Lol. You aren't totally wrong. Most people go for the coffee and donuts or other baked goods. Maaaaaybe a breakfast sandwich. But a meal? Only if there's nothing better close by.

Posted by
1679 posts

I don't even like Tim Horton's coffee. (Shhh. Don't tell. I might lose my Canadian membership card.)

Posted by
330 posts

We were in Pusan, South Korea in 2001 with a group of adoptive families with Korean-born kids…we had been in Korea for just a few days, but the kids went crazy when someone spotted a KFC restaurant near the beach. We all trooped in, and the staff went out of their way to welcome us, whipping out English menus and after a few miscommunications (one #4 meal ended up being four #1’s 😂), a good time was had by all, and our totally American kids had their fix!

Posted by
14580 posts

"We avoid US restaurants 100% of the time whenever we travel...." You are not the only one.

Posted by
10 posts

We have a rule whether traveling overseas or within the United States. If we can get it at home, we don't eat it traveling.
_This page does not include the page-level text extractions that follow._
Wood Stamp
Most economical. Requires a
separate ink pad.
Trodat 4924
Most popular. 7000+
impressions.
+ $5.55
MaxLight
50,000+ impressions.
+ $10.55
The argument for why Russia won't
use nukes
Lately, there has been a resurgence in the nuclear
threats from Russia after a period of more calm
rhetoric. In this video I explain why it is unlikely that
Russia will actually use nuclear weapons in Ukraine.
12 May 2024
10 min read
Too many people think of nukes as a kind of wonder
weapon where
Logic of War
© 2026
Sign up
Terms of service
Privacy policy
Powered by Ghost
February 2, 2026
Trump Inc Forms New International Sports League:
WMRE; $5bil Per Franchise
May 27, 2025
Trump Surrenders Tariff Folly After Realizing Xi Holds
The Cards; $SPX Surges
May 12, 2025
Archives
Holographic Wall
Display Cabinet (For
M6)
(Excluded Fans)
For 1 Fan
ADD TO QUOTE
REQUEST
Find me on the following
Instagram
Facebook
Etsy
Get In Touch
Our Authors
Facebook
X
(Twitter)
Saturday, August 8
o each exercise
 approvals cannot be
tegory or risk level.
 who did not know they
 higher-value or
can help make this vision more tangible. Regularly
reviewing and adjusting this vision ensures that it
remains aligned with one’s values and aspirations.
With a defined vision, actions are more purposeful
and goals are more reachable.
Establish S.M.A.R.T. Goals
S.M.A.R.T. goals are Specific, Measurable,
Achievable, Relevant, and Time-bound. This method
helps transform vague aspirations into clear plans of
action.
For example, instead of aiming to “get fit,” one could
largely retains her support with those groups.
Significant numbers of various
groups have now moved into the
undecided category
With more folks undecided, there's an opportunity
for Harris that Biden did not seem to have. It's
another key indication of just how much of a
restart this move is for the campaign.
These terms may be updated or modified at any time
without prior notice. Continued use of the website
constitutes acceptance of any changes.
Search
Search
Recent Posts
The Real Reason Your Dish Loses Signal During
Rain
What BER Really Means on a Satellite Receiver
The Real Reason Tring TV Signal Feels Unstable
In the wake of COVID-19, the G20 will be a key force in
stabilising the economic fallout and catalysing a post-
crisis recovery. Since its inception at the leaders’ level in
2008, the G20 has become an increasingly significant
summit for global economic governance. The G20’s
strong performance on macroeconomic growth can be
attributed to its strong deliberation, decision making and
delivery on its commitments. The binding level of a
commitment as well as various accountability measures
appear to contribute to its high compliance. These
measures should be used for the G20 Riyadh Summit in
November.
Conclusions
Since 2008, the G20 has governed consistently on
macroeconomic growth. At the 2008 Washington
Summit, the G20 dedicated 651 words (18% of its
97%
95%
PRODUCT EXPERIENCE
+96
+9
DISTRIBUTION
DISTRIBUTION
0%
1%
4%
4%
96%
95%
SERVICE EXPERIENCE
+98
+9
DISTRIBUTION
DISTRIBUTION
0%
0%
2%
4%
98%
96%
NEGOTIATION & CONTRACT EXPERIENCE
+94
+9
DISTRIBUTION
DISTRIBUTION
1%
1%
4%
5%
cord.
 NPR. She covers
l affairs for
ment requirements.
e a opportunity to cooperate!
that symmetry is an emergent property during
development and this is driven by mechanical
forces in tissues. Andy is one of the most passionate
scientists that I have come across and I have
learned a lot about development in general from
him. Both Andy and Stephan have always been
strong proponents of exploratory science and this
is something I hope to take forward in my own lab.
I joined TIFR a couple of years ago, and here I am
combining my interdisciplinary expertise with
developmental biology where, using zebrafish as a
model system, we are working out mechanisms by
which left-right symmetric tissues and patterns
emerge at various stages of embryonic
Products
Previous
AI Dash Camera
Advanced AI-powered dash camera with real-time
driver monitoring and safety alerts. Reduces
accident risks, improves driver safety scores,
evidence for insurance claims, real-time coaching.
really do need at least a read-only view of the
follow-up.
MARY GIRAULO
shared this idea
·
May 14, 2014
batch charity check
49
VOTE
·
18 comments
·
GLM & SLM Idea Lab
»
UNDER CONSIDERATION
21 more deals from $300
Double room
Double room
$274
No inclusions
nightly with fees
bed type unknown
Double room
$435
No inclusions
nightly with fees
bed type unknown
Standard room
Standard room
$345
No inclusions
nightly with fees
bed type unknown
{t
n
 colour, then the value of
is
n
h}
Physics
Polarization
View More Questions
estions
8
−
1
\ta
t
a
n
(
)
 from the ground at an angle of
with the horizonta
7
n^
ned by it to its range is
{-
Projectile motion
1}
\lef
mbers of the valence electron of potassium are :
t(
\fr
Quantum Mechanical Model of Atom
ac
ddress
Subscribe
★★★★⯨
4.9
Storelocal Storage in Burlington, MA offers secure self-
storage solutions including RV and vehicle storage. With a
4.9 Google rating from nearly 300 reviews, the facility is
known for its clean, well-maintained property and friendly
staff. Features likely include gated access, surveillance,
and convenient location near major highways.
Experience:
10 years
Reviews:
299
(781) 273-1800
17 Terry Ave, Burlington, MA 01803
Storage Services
We are traveling to experience something different. We love to try something local to wherever we are.

David

Posted by
7653 posts

Just saying...People always want to go where the locals go...guess what...that be McDonalds..(Second biggest market in France outside the US), Burger King, KFC, and other chain restaurants. Even if it is not a chain, the locals go where food is cheap, plentiful, and only OK quality.

You want high quality local...most of the locals do not go there, those place are for visitors.

Posted by
19149 posts

September, 1988, Mainz, Germany.

It was the last day of my second trip to Germany, and as we walked around Mainz, it seemed that there was a BurgerKing on every street, and the aroma of flame grilled beef patties filled the air. I wanted a burger so bad, but I said, "tomorrow I will be back in the US, and I will be able to get all the BurgerKing burgers I want. But I won't be able to get real German food." So I went to a German restaurant for dinner.

Posted by
915 posts

In 2019 while in Lhasa, Tibet, our group had enough Chinese food since we had been traveling in China and Tibet for several weeks. For lunch on our free day we talked our guides into going to Pizza Hut which was near the Jokhang Temple. Pizza was excellent and the beer was cold!

Posted by
1679 posts

The best French fries I've ever eaten in my life, bar none, were in a local cafe in St, Goar.

Posted by
19149 posts

I got really good fries from a street vendor in Boppard, Germany (with Mayo).

Posted by
1679 posts

Ooh, we missed that when we were in Budapest.

Posted by
293 posts

You want high quality local...most of the locals do not go there,
those place are for visitors.

This comment seems odd to me. If I think of all the best most interesting local places that I know of in my region of southern Germany, all serve mostly (overwhelmingly mostly) locals. That said, of course we also eat at Five Guys or Burger King or so.

Posted by
848 posts

It would be kind of a shame to miss the Starbucks Roastery in Milan. It’s pretty amazing.